The first rule is that if it has the roman characters “o” “n” and “e” on top and the roman characters “c” “u” and “p” below, it is to be avoided, unless desperate, same for ones in cardboard containers. After that, it’s a little trickier. Click on the two label pics and you’ll find notes attached explaining each kanji character. There aren’t that many kanji characters so it isn’t that hard.
Ingredients: The label pictured has three ingredients, 米 rice, 米こうじ rice kouji (the mould that converts the rice’s starch into sugars), and 醸造アルコール brewer’s alcohol. Pure rice sake, junmaishu, will only have the first two. This one is honjouzou which only has a limited amount of brewers alcohol. Beyond this – sugars, acids, and down it goes.

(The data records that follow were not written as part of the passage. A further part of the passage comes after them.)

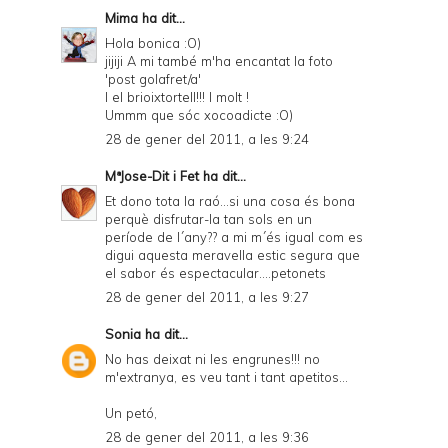
Mima
ha dit...
Hola bonica :O)
jijiji A mi també m'ha encantat la foto
'post golafret/a'
I el brioixtortell!!! I molt !
Ummm que sóc xocoadicte :O)
28 de gener del 2011, a les 9:24
MªJose-Dit i Fet
ha dit...
Et dono tota la raó...si una cosa és bona
perquè disfrutar-la tan sols en un
període de l´any?? a mi m´és igual com es
digui aquesta meravella estic segura que
el sabor és espectacular....petonets
28 de gener del 2011, a les 9:27
Sonia
ha dit...
No has deixat ni les engrunes!!! no
m'extranya, es veu tant i tant apetitos...
Un petó,
28 de gener del 2011, a les 9:36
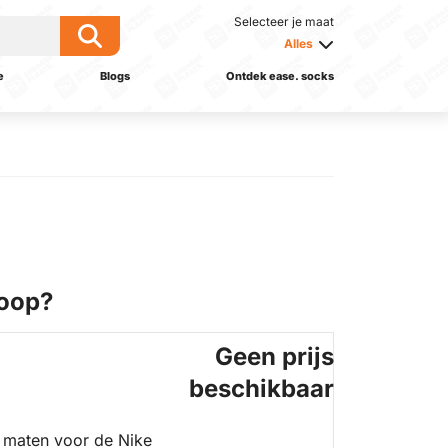
Selecteer je maat
Alles
e
Blogs
Ontdek ease. socks
oop?
Geen prijs
beschikbaar
 maten voor de Nike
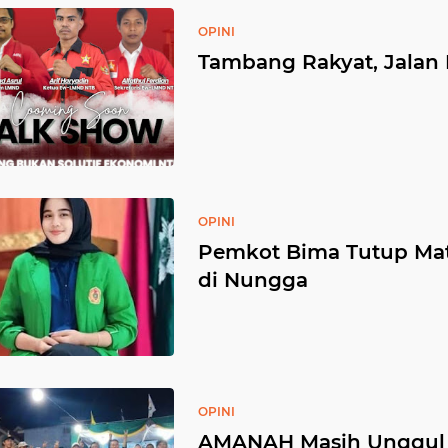
OPINI
Tambang Rakyat, Jalan
OPINI
Pemkot Bima Tutup Mata
di Nungga
OPINI
AMANAH Masih Unggul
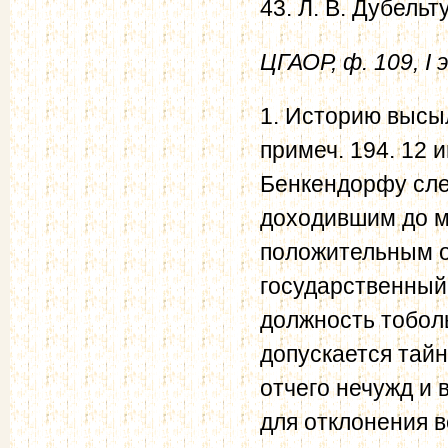
43. Л. В. Дубельт
ЦГАОР, ф. 109, I э
1. Историю высыл
примеч. 194. 12 и
Бенкендорфу сле
доходившим до м
положительным о
государственный
должность тобол
допускается тай
отчего нечужд и 
для отклонения 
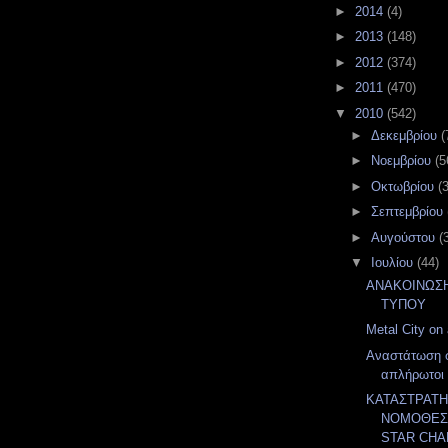
►
2014
(4)
►
2013
(148)
►
2012
(374)
►
2011
(470)
▼
2010
(542)
►
Δεκεμβρίου
(
►
Νοεμβρίου
(5
►
Οκτωβρίου
(
►
Σεπτεμβρίου
►
Αυγούστου
(
▼
Ιουλίου
(44)
ΑΝΑΚΟΙΝΩΣΗ
ΤΥΠΟΥ
Metal City on a
Αναστάτωση σ
απλήρωτοι 
ΚΑΤΑΣΤΡΑΤΗ
ΝΟΜΟΘΕΣΙ
STAR CHA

Another guide is the percentage of rice that remains after polishing. This will be expressed as a percentage of the original weight. 50% is exceptional, 60% good, and 70% the cut off for special designation. This one is 65%
Taste: If you’re still stumped by wine labels, you can imagine how overwhelming it is to see 20 or so bottle of sake all in Japanese. The easy way is to work out if you’re a dry or a sweet person. Often this will be written on the label as a -/+ and a number representing residual sugar. +7 is very dry, -6 very sweet (close to a sauterne), with +1 around the middle. I tend to prefer very dry sake. This one has a dryness of +7 and the 辛口 karakuchi designation.
Acidity, sando, may also be shown. Lower numbers tend to taste watery and higher ones heavier and rougher. This one is 1.5 and tanrei, which is light.
Unfortunately, as the small bottle of Ozeki Karatanba I had was a roughy, my theory of most of the good stuff staying in Japan still stands. It’s worth looking out for some though. For some reason it seems to have the deep drunkedness of whisky with the mild euphoria of champagne. The range of flavours is also engaging and described by sweet amai, dry karai, bitter nigai, sour suppai, and astringet shibui. A different approach to wine.
Despite previous research opportunities, much of the technical information cribbed from the extremely good The Insider’s Guide to Sake by Phillip Harper, a British ex-pat brewer. Well worth a read for any refreshment lover. You could also have a good look around eSake. And sake, serve it chilled, yeah.